Bologna, 11 marzo 2010 – Non solo è accusato di tentata eutanasia, perché avrebbe cercato di dare la ‘dolce morte’ allo zio settantenne. Ora Franco Naccarella, 59 anni, noto cardiologo impegnato fino a poco tempo fa nel mondo cattolico, è finito a processo con l’accusa di aver prescritto esami e farmaci a pazienti già morti.

Secondo la ricostruzione del pm Antonello Gustapane e dei carabinieri del Nas, infatti, Naccarella avrebbe compiuto i reati mentre conduceva una sperimentazione clinica autorizzata dall’Ausl nell’ambito della convenzione con la Fondazione italiana per la lotta alle malattie cardio-vascolari. Avrebbe compilato schede mediche da cui risultavano eseguite visite cardiologiche, ecocardiogrammi e valutazioni degli esami del sangue a quattro pazienti che in realtà erano già deceduti da tempo.
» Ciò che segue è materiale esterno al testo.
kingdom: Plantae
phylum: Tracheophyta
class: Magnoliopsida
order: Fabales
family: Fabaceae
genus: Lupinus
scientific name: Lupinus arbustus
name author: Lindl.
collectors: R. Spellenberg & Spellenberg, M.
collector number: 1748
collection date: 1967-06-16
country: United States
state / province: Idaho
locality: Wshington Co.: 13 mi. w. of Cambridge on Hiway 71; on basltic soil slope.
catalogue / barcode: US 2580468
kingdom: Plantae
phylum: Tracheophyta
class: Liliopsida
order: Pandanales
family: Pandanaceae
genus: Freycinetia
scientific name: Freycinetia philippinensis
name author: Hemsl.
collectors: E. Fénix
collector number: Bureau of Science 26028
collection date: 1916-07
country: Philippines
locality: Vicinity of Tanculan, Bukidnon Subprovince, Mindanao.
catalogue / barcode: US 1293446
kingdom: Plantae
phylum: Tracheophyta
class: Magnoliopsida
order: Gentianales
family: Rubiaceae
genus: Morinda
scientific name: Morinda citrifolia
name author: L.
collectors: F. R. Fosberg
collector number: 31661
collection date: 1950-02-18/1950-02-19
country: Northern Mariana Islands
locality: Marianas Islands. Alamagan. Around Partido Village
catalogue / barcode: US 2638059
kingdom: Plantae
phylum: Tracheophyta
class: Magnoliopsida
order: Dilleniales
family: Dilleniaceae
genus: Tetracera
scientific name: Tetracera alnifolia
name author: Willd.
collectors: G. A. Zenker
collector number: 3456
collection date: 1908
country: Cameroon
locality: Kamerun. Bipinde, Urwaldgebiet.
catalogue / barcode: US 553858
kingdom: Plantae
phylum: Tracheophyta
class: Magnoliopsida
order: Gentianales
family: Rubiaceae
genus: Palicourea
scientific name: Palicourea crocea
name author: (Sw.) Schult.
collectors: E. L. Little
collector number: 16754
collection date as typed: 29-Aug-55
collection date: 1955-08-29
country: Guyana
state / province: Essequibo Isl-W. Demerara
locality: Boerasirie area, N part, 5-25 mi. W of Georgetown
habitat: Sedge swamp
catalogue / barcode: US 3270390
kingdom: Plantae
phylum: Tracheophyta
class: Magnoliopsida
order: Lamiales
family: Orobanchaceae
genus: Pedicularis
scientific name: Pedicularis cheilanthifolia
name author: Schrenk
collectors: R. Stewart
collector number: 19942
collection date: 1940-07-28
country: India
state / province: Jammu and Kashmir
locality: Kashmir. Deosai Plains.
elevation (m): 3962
La falsificazione aveva lo scopo, sempre secondo l’accusa, di attestare che la sperimentazione era stata regolarmente effettuata, mentre in realtà non era così. Il sospetto degli inquirenti che Naccarella, difeso dall’avvocato Massimo Jasonni, potesse avere un tornaconto per falsificare le schede non ha però trovato riscontri. E così il dottore è finito a processo ‘solo’ per falso ideologico e materiale. Ieri era in programma la prima udienza, ma lo sciopero degli avvocati ha fatto slittare tutto al 9 novembre. I fatti che risalgono al 2006 e le persone offese sono il Ministero della Salute, l’Ausl e la Fondazione.

Naccarella però respinge le accuse, con sdegno: “Mai fatto prescrizione a pazienti deceduti. Ci siamo trovati in difficoltà perché eravamo senza infermieri e non potevamo accedere all’anagrafe del Comune. Noi facevamo regolari prescrizioni di terapia anticoagulante, se il paziente non veniva a ritirarle mica era colpa nostra. Non potevamo farci niente. Quando ci siamo accorti che quattro pazienti non le avevano ritirate, siamo andati noi all’anagrafe e siamo venuti a sapere dei decessi, peraltro accaduti al massimo da 20 giorni. A quel punto abbiamo corretto i dati. Non si può fare assistenza senza avere accesso all’Ufficio anagrafe del Comune, noi non possiamo sapere se il paziente non viene perché rinuncia alla terapia o perché è morto”.
 

Ma tutto questo per Naccarella, molto amareggiato, nasconde forse altro: “Questa è l’ennesima dimostrazione che mi vengono formulate accuse inesistenti. Anni fa feci il concorso per diventare primario ma vinse un altro. Io feci ricorso al Tar e non me l’hanno mai perdonato”.
 

Naccarella era finito sotto inchiesta anche per truffa ai danni dell’Ausl, che l’ha poi licenziato. Da quell’accusa però il cardiologo è stato prosciolto dal gup e attualmente è pendente in Cassazione il ricorso del pm. Lui intanto ha fatto ricorso contro il licenziamento: “Oggi lavoro in una struttura privata — dice —, con molta più soddisfazione e rispetto da parte dei pazienti. Però ho subito un’ingiustizia e chiederò i danni morali e materiali, che devolverò interamente all’Opera di padre Marella”.

Naccarella è stato in passato presidente dell’Associazione medici cattolici di Bologna. E proprio lui, che si è battuto pubblicamente contro l’eutanasia, è accusato di aver tentato di dare la ‘dolce morte’. In un primo tempo la Procura aveva accusato l’anziana madre di Naccarella di aver praticato l’iniezione di potassio al fratello (cioè lo zio del cardiologo), ma il gip ha respinto questa ricostruzione. Ora il pm Lorenzo Gestri riformulerà l’accusa, secondo cui sarebbe stato proprio Naccarella a fare l’iniezione.

“Assurdo — replica —. La dose era ridicola, non poteva uccidere nessuno (lo zio è morto infatti successivamente per cause naturali;) e mio zio era sorvegliata da infermieri e macchinari. Come poteva un medico fare una simile sciocchezza? E’ ridicolo. Quello è stato un tragico errore di mia madre. Io vengo incolpato ingiustamente”.